(Transcribed page contents)
-- Opening Marker --

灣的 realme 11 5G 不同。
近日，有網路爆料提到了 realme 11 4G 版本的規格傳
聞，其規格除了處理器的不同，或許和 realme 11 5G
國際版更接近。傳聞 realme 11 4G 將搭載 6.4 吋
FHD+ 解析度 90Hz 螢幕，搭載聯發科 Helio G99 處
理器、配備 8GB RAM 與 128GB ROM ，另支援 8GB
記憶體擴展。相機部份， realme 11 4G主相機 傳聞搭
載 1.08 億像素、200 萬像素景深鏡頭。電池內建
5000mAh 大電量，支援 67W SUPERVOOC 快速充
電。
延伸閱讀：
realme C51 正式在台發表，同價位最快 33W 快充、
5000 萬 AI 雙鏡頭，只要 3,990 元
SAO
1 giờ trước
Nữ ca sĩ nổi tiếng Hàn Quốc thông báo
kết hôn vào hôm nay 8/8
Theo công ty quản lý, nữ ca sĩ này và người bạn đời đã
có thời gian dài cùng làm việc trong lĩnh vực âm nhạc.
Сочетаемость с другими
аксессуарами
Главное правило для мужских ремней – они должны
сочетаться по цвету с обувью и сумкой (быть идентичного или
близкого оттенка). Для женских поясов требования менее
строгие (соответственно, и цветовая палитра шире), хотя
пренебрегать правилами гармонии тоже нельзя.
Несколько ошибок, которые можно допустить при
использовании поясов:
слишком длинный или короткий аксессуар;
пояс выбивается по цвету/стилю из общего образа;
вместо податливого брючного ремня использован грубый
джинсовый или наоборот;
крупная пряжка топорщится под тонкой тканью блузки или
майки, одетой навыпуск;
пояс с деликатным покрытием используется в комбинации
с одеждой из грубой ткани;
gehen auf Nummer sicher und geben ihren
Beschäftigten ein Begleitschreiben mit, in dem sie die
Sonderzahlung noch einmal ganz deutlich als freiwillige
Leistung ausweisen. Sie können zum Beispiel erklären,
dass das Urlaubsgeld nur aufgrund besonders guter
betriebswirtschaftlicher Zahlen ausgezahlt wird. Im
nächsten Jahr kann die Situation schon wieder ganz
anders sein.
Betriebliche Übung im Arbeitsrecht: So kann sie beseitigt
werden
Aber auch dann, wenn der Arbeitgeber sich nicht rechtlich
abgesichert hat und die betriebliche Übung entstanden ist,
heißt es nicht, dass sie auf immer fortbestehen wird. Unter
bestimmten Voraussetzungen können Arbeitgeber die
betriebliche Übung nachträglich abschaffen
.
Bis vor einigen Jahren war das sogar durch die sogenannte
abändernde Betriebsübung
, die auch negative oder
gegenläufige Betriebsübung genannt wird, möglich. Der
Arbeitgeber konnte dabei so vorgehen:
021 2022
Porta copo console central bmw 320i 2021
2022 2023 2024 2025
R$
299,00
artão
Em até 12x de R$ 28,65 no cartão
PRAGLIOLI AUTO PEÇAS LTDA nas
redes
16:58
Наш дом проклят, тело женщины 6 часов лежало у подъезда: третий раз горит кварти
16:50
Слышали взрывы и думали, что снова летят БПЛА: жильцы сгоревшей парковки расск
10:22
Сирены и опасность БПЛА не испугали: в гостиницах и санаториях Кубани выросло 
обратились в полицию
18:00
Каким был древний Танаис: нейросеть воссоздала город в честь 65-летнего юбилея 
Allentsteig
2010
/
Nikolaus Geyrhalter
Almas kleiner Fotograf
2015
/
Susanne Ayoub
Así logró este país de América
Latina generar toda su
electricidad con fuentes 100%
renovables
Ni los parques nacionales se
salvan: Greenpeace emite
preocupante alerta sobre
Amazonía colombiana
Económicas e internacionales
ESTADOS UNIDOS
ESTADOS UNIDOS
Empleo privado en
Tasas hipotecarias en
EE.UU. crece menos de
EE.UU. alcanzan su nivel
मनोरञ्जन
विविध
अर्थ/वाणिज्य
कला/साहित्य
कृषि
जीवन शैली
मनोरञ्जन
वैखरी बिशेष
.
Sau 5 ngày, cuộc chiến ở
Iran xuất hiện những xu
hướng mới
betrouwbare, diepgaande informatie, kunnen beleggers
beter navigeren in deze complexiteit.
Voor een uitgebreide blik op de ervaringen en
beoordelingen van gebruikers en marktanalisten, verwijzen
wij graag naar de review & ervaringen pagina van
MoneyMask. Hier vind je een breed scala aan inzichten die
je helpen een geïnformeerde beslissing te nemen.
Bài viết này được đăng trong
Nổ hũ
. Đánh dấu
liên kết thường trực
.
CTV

-- Closing Marker --

Work instructions: Rewrite the items above with every instance of "realme" changed to "Realme", keeping everything else the same.

Completed task:
灣的 Realme 11 5G 不同。
近日，有網路爆料提到了 Realme 11 4G 版本的規格傳
聞，其規格除了處理器的不同，或許和 Realme 11 5G
國際版更接近。傳聞 Realme 11 4G 將搭載 6.4 吋
FHD+ 解析度 90Hz 螢幕，搭載聯發科 Helio G99 處
理器、配備 8GB RAM 與 128GB ROM ，另支援 8GB
記憶體擴展。相機部份， Realme 11 4G主相機 傳聞搭
載 1.08 億像素、200 萬像素景深鏡頭。電池內建
5000mAh 大電量，支援 67W SUPERVOOC 快速充
電。
延伸閱讀：
Realme C51 正式在台發表，同價位最快 33W 快充、
5000 萬 AI 雙鏡頭，只要 3,990 元
SAO
1 giờ trước
Nữ ca sĩ nổi tiếng Hàn Quốc thông báo
kết hôn vào hôm nay 8/8
Theo công ty quản lý, nữ ca sĩ này và người bạn đời đã
có thời gian dài cùng làm việc trong lĩnh vực âm nhạc.
Сочетаемость с другими
аксессуарами
Главное правило для мужских ремней – они должны
сочетаться по цвету с обувью и сумкой (быть идентичного или
близкого оттенка). Для женских поясов требования менее
строгие (соответственно, и цветовая палитра шире), хотя
пренебрегать правилами гармонии тоже нельзя.
Несколько ошибок, которые можно допустить при
использовании поясов:
слишком длинный или короткий аксессуар;
пояс выбивается по цвету/стилю из общего образа;
вместо податливого брючного ремня использован грубый
джинсовый или наоборот;
крупная пряжка топорщится под тонкой тканью блузки или
майки, одетой навыпуск;
пояс с деликатным покрытием используется в комбинации
с одеждой из грубой ткани;
gehen auf Nummer sicher und geben ihren
Beschäftigten ein Begleitschreiben mit, in dem sie die
Sonderzahlung noch einmal ganz deutlich als freiwillige
Leistung ausweisen. Sie können zum Beispiel erklären,
dass das Urlaubsgeld nur aufgrund besonders guter
betriebswirtschaftlicher Zahlen ausgezahlt wird. Im
nächsten Jahr kann die Situation schon wieder ganz
anders sein.
Betriebliche Übung im Arbeitsrecht: So kann sie beseitigt
werden
Aber auch dann, wenn der Arbeitgeber sich nicht rechtlich
abgesichert hat und die betriebliche Übung entstanden ist,
heißt es nicht, dass sie auf immer fortbestehen wird. Unter
bestimmten Voraussetzungen können Arbeitgeber die
betriebliche Übung nachträglich abschaffen
.
Bis vor einigen Jahren war das sogar durch die sogenannte
abändernde Betriebsübung
, die auch negative oder
gegenläufige Betriebsübung genannt wird, möglich. Der
Arbeitgeber konnte dabei so vorgehen:
021 2022
Porta copo console central bmw 320i 2021
2022 2023 2024 2025
R$
299,00
artão
Em até 12x de R$ 28,65 no cartão
PRAGLIOLI AUTO PEÇAS LTDA nas
redes
16:58
Наш дом проклят, тело женщины 6 часов лежало у подъезда: третий раз горит кварти
16:50
Слышали взрывы и думали, что снова летят БПЛА: жильцы сгоревшей парковки расск
10:22
Сирены и опасность БПЛА не испугали: в гостиницах и санаториях Кубани выросло 
обратились в полицию
18:00
Каким был древний Танаис: нейросеть воссоздала город в честь 65-летнего юбилея 
Allentsteig
2010
/
Nikolaus Geyrhalter
Almas kleiner Fotograf
2015
/
Susanne Ayoub
Así logró este país de América
Latina generar toda su
electricidad con fuentes 100%
renovables
Ni los parques nacionales se
salvan: Greenpeace emite
preocupante alerta sobre
Amazonía colombiana
Económicas e internacionales
ESTADOS UNIDOS
ESTADOS UNIDOS
Empleo privado en
Tasas hipotecarias en
EE.UU. crece menos de
EE.UU. alcanzan su nivel
मनोरञ्जन
विविध
अर्थ/वाणिज्य
कला/साहित्य
कृषि
जीवन शैली
मनोरञ्जन
वैखरी बिशेष
.
Sau 5 ngày, cuộc chiến ở
Iran xuất hiện những xu
hướng mới
betrouwbare, diepgaande informatie, kunnen beleggers
beter navigeren in deze complexiteit.
Voor een uitgebreide blik op de ervaringen en
beoordelingen van gebruikers en marktanalisten, verwijzen
wij graag naar de review & ervaringen pagina van
MoneyMask. Hier vind je een breed scala aan inzichten die
je helpen een geïnformeerde beslissing te nemen.
Bài viết này được đăng trong
Nổ hũ
. Đánh dấu
liên kết thường trực
.
CTV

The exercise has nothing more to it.